A (nova) regra de colocação pronominal no português brasileiro

Autora: Taisa Luiz Soares

Tudo no universo, na natureza e na sociedade passa por mudanças, reinvenções e/ou evolução. Com a língua não é diferente. A língua está constantemente sofrendo alterações, porque toda língua muda com o tempo. A língua que usamos hoje não é a mesma de ontem e nem será a mesma de amanhã. Se acessarmos usos mais antigos da língua, tanto em gêneros escritos quanto em orais, comprovamos essa afirmação.

Essas alterações se devem aos falantes da língua, já que não é a língua que muda por si só. São seus usuários que promovem as mudanças e inovações linguísticas. Cabe ressaltar que essas alterações iniciam a partir dos falantes mais jovens e da classe média-baixa da população. Quando tais mudanças atingem as camadas mais altas da sociedade seu uso é aceito e não mais é estigmatizado; e quando as inovações linguísticas se fazem presentes nos gêneros textuais escritos, com maior grau de monitoração, podemos dizer que se completou, definitivamente, a mudança linguística.

De acordo com o linguista Marcos Bagno, não existe erro na língua; existe, sim, variação e mudança linguísticas. Para o estudioso, aquilo que “soa errado aos ouvidos” é uma variação pela qual a língua está passando e, com o passar do tempo, pode vir a consolidar-se em uma mudança linguística. Importante frisar: a mudança linguística parte de uma variação. Para se efetivar, ela depende que ocorra uma concorrência entre formas inovadoras e conservadoras. Quando a variante inovadora sucumbe à conservadora, a mudança se efetivou. Mas atenção: nem toda variação existente na língua se consolidará em uma mudança linguística.

Um bom exemplo para refletirmos sobre variação e mudança na língua portuguesa brasileira é a colocação pronominal usada pelos falantes do português brasileiro, tanto na língua oral quanto na escrita. Faço uso da expressão “português brasileiro” porque a língua portuguesa, usada em Portugal, possui características diferentes da nossa, na qual até mesmo a colocação dos pronomes átonos se dá de maneira distinta.

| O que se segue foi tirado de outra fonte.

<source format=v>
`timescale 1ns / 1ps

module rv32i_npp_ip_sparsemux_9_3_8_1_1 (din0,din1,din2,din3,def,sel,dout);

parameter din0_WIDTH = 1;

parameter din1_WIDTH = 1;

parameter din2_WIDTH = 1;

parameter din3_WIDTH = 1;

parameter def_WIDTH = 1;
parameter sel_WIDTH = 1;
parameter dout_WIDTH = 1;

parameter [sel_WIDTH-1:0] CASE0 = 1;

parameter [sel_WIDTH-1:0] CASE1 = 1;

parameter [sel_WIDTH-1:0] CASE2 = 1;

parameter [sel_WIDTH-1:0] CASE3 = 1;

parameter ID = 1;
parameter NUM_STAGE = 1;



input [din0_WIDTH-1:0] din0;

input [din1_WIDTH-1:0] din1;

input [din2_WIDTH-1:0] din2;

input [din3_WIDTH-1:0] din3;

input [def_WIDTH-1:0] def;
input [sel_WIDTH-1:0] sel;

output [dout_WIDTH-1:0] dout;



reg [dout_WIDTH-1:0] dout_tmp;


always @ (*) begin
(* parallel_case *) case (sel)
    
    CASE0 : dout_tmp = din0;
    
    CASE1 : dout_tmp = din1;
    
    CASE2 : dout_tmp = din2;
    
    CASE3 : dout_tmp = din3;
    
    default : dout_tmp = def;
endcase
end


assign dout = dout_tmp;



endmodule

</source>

Conforme os manuais de gramática normativa, a colocação pronominal ocorre de três formas: em próclise, quando o pronome átono antecede o verbo (Nada lhe agradava ali.); em mesóclise, com o pronome no meio do verbo (Realizar-se-á, em maio, uma reunião de prefeitos.); e em ênclise, na qual o pronome virá após o verbo (Vendo-a entrar, José partiu.). Para cada uso, seja em próclise, mesóclise e/ou ênclise, existem regras que apontam qual a colocação que deve ser feita para cada situação. Há defensores, ferrenhos, que insistem no uso da colocação pronominal de acordo com esses manuais, estigmatizando aqueles que não seguem esse padrão.

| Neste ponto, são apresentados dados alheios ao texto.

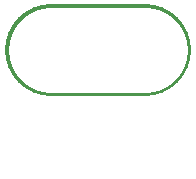
<source format=gbo>
%TF.GenerationSoftware,KiCad,Pcbnew,4.0.5-e0-6337~49~ubuntu16.04.1*%
%TF.CreationDate,2017-02-14T01:13:16-08:00*%
%TF.ProjectId,2x2-LED-TH-5mm-Pitch,3278322D4C45442D54482D356D6D2D50,1.0*%
%TF.FileFunction,Legend,Bot*%
%FSLAX46Y46*%
G04 Gerber Fmt 4.6, Leading zero omitted, Abs format (unit mm)*
G04 Created by KiCad (PCBNEW 4.0.5-e0-6337~49~ubuntu16.04.1) date Tue Feb 14 01:13:16 2017*
%MOMM*%
%LPD*%
G01*
G04 APERTURE LIST*
%ADD10C,0.350000*%
%ADD11C,7.800000*%
%ADD12C,0.150000*%
%ADD13C,7.200000*%
%ADD14C,2.152400*%
%ADD15C,2.052400*%
%ADD16C,6.152400*%
G04 APERTURE END LIST*
D10*
D11*
X138557000Y-96267000D02*
X130557000Y-96267000D01*
D12*
X134937952Y-106338429D02*
X134176047Y-106338429D01*
X134556999Y-106719381D02*
X134556999Y-105957476D01*
%LPC*%
D13*
X130557000Y-104267000D02*
X138557000Y-104267000D01*
X130557000Y-96267000D02*
X138557000Y-96267000D01*
D14*
X134557000Y-102767000D03*
D15*
X134557000Y-97767000D03*
D16*
X138557000Y-96267000D03*
X138557000Y-104267000D03*
X130557000Y-104267000D03*
X130557000Y-96267000D03*
M02*

</source>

No entanto, no uso culto da língua portuguesa brasileira, as regras da gramática normativa, em relação à colocação pronominal, não são seguidas há algum tempo; seus falantes estão efetivando alterações. Cada vez mais constatamos o uso da próclise como sendo a única regra de colocação pronominal no português do Brasil. Basta observarmos os diversos gêneros que circulam em nossa sociedade, sejam orais ou escritos, que comprovamos essa mudança. A predominância da próclise também se confirma ao constatarmos que a mesóclise já não é utilizada na língua culta portuguesa brasileira (presente apenas em alguns gêneros, como o literário). Outra comprovação do uso da próclise ser a atual regra do português brasileiro, referente à colocação pronominal, é o fato da ênclise também estar perdendo seu espaço. Até mesmo nos gêneros em que o grau de monitoração é mais elevado a próclise está presente. E isso, a não ser pelos defensores da gramática normativa, não é visto como um problema linguístico; às vezes nem mesmo é percebido. Em alguns casos, ao fazer uso da mesóclise ou enfatizar a ênclise, o gênero é tido como pesado e, até mesmo, distancia-se do público ao qual está direcionado.

Hoje, o emprego da próclise ao invés da mesóclise e/ou ênclise é uma variação linguística do português brasileiro, pois as outras duas formas ainda estão presentes, mesmo que de forma minoritária. Podemos dizer que os modos de empregar a colocação pronominal, no português brasileiro, estão em concorrência, e que a próclise está prevalecendo no uso culto da língua, porém ainda não sucumbiu às demais. Quem sabe, daqui a algum tempo, a mesóclise e a ênclise desaparecerão completamente da língua portuguesa brasileira, já que para isso cabe aos falantes essa mudança. Caso nenhum usuário da língua utilize essas formas, elas acabam e, assim, essa variação atual se consolida em uma mudança linguística, em que o uso exclusivo da próclise será aceito em todos os gêneros, desde os menos monitorados aos mais monitorados.